**Problem to solve**:
Print nothing except the line holding "alphanumeric cod" and the lines that come after it in the material below, and leave the pictures out.

═══ Record extracts

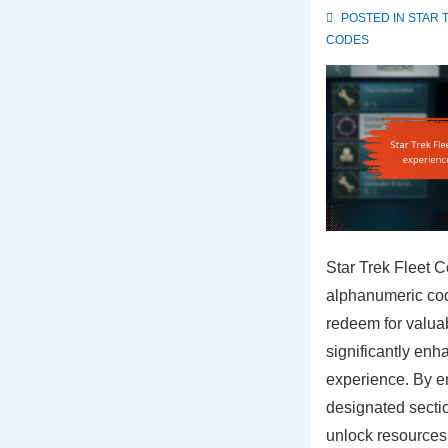
POSTED IN
STAR 
CODES
Star Trek Fleet 
alphanumeric cod
redeem for valua
significantly enh
experience. By en
designated secti
unlock resources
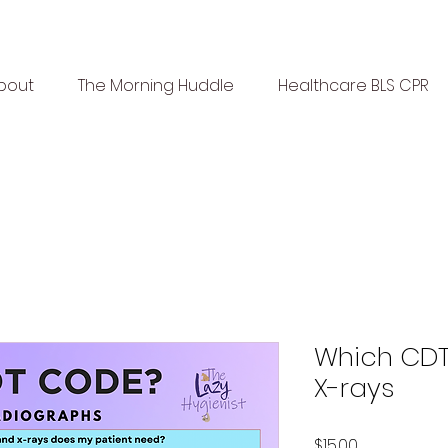
bout
The Morning Huddle
Healthcare BLS CPR
Which CDT
X-rays
Price
$15.00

══════

**Result of this task**:
alphanumeric cod
redeem for valua
significantly enh
experience. By en
designated secti
unlock resources
bout
The Morning Huddle
Healthcare BLS CPR
Which CDT
X-rays
Price
$15.00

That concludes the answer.